Nicht ungewöhnlich, dass sich Martin wieder einmal der Physik bediente. Für ihn war sie ein verlässlicher Partner beim Beleuchten von unerklärlichen Phänomenen, denn sie vermochte es, selbst die abwegigsten Erscheinungen im Kopf zurechtzurücken. Physisch glich sie einem fragilen Gebilde aus schwingenden Atomen, die um den Kern einer starken Persönlichkeit kreisten. Dieses zarte jugendliche Wesen stand erst an der Schwelle zum Erwachsenenleben und strahlte dennoch eine fast greifbare Entschlossenheit aus. Entschlossenheit? Oder war es charismatischer Trotz? Gab es so etwas überhaupt? Ganz im Gegensatz zu ihrer starken Präsenz entsprach ihr rein äußerliches Erscheinungsbild dem eines klassischen Durchschnittsteenagers. Turnschuhe, enge schwarze Jeans, mittellange dunkelbraune Haare, schlanke Statur. Martin staunte über diese junge Frau und schlagartig wurde ihm bewusst, dass er sich in genau diesem Moment selbst dabei ertappte, eine fremde Frau gedanklich zu stalken. Wie unangebracht von ihm, die persönliche Intimsphäre einer Unbekannten ausgespäht zu haben.

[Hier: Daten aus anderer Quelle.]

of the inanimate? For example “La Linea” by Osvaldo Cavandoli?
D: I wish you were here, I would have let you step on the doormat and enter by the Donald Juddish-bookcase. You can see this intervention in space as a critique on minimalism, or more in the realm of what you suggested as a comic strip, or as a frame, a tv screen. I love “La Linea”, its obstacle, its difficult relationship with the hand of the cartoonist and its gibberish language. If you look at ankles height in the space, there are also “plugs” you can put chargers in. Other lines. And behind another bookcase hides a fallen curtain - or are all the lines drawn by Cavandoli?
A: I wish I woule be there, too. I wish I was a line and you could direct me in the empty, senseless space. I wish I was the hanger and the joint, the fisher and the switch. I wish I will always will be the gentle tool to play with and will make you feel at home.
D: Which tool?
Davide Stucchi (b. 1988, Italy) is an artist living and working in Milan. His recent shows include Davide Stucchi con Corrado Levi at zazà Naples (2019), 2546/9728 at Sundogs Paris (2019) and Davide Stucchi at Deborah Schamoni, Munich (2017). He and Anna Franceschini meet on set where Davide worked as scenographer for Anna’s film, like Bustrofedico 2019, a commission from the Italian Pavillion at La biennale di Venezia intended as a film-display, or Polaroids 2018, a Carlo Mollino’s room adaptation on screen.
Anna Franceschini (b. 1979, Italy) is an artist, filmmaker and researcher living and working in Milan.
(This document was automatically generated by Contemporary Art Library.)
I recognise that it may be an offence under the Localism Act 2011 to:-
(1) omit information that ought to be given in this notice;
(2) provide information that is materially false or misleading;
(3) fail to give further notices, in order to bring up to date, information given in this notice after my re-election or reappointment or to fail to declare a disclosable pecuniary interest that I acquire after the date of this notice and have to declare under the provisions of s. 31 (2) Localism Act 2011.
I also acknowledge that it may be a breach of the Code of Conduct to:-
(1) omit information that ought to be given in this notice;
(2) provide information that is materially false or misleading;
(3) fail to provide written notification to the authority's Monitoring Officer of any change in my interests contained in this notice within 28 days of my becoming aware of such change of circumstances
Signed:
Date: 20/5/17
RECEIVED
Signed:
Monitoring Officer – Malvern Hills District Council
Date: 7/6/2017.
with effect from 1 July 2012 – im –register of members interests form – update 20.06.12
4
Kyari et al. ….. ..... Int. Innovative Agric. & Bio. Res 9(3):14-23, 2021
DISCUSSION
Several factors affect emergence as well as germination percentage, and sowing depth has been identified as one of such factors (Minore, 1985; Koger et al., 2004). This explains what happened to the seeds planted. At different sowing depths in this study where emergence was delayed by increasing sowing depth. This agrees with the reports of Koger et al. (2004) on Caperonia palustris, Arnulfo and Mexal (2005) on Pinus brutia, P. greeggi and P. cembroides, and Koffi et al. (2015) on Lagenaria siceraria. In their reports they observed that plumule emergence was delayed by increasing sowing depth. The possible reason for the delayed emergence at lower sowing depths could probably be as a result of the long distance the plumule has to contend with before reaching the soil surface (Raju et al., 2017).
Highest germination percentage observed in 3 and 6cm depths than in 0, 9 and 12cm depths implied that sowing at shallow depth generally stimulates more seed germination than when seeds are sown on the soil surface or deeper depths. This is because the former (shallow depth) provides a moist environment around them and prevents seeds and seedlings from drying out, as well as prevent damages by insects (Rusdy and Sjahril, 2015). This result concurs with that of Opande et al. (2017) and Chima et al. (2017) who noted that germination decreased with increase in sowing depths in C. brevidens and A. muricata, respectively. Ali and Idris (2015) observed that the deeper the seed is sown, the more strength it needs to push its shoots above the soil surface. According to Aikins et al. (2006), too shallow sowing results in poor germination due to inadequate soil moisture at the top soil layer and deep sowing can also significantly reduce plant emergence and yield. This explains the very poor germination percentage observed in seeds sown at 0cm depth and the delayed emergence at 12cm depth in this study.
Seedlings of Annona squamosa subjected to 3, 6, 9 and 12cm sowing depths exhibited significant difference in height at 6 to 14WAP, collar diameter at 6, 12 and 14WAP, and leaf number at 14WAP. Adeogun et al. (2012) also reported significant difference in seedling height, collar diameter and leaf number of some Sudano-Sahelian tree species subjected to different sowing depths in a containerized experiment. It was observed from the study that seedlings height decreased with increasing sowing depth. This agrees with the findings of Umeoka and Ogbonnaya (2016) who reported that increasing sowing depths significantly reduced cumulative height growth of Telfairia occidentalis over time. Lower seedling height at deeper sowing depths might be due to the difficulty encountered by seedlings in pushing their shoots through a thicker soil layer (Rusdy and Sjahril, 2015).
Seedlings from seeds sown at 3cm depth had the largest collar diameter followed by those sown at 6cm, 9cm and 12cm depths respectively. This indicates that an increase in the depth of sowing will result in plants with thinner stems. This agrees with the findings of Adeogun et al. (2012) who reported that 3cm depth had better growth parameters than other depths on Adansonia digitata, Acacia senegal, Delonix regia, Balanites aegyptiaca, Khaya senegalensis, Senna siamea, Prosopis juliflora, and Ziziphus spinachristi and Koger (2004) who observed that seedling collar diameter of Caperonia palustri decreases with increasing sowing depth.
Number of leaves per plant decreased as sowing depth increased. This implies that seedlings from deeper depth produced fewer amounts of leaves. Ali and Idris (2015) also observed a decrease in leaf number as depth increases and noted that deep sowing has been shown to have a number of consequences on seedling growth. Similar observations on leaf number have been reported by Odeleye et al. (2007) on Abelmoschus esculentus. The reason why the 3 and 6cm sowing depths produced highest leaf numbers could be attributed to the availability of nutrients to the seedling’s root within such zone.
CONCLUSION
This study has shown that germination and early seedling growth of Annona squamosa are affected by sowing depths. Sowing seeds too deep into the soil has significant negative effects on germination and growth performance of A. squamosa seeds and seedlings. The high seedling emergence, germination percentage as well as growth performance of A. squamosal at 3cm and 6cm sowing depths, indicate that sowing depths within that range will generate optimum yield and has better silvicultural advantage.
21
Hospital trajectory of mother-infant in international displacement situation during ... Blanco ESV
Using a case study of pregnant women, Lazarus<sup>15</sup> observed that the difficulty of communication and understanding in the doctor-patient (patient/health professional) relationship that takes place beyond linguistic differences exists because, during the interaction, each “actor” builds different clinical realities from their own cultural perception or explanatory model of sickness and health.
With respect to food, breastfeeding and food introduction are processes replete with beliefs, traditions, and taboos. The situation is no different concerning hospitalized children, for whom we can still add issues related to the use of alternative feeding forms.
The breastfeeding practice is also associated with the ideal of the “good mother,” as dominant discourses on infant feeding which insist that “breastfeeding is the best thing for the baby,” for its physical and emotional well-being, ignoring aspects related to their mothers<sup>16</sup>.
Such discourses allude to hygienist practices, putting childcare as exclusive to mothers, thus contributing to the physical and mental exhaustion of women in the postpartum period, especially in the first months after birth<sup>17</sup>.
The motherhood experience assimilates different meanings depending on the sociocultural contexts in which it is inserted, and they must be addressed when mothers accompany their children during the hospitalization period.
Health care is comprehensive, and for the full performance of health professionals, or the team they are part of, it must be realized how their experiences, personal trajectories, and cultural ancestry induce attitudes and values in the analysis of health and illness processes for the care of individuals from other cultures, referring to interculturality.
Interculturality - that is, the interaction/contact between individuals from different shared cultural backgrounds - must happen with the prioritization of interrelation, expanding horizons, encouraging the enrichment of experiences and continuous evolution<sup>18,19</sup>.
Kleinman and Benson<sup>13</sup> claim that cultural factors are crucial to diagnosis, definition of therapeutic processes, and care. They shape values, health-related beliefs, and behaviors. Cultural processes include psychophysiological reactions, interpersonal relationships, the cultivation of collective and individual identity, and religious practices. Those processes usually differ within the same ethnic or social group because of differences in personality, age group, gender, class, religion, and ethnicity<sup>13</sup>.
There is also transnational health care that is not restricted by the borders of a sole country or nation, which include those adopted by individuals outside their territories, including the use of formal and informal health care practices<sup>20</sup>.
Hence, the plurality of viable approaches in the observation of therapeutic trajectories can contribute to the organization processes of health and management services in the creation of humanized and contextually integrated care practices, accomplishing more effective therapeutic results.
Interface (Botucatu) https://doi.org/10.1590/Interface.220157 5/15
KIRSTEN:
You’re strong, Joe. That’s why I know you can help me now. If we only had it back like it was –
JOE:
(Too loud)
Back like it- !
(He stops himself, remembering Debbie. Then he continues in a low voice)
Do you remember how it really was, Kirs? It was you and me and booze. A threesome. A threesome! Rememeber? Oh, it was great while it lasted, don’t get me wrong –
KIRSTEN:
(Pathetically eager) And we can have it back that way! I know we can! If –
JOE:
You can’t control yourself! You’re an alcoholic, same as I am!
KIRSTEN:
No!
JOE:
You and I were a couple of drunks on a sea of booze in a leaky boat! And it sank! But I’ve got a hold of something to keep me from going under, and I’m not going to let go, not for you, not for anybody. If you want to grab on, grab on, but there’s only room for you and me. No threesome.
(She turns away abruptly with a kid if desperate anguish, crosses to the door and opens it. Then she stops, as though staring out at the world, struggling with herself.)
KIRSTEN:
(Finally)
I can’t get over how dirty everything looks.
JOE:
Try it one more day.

Betont gleichgültig lenkte er seine Schritte in Richtung Brunnen und Mädchen. Um das Quäntchen Schuld von sich zu weisen, das sich ihm aufdrängte, schob er seine Analysen von gerade eben wie einen Aktenstapel beiseite und beschloss, ein wenig kühles Wasser am Brunnen zu schöpfen. Ganz beiläufig. So, als käme er gerade zufällig des Wegs. Gleich im Anschluss wollte er seinen Rückweg antreten. Schließlich lag im Büro eine Krankmeldung vor, eine Tatsache, die vorsah, dass man besser zu Hause bleiben sollte. Die Vorstellung, an einem Fehltag hier so entspannt öffentlich durch den Park zu schlendern und dabei womöglich auch noch von einem bekannten Kunden, oder schlimmer noch, von einem Bankmitarbeiter zufällig gesehen zu werden, löste in seinem Pflichtbewusstsein Unbehagen aus.
Martin beschleunigte. Den Hügel hinabzugehen, fiel ihm leicht.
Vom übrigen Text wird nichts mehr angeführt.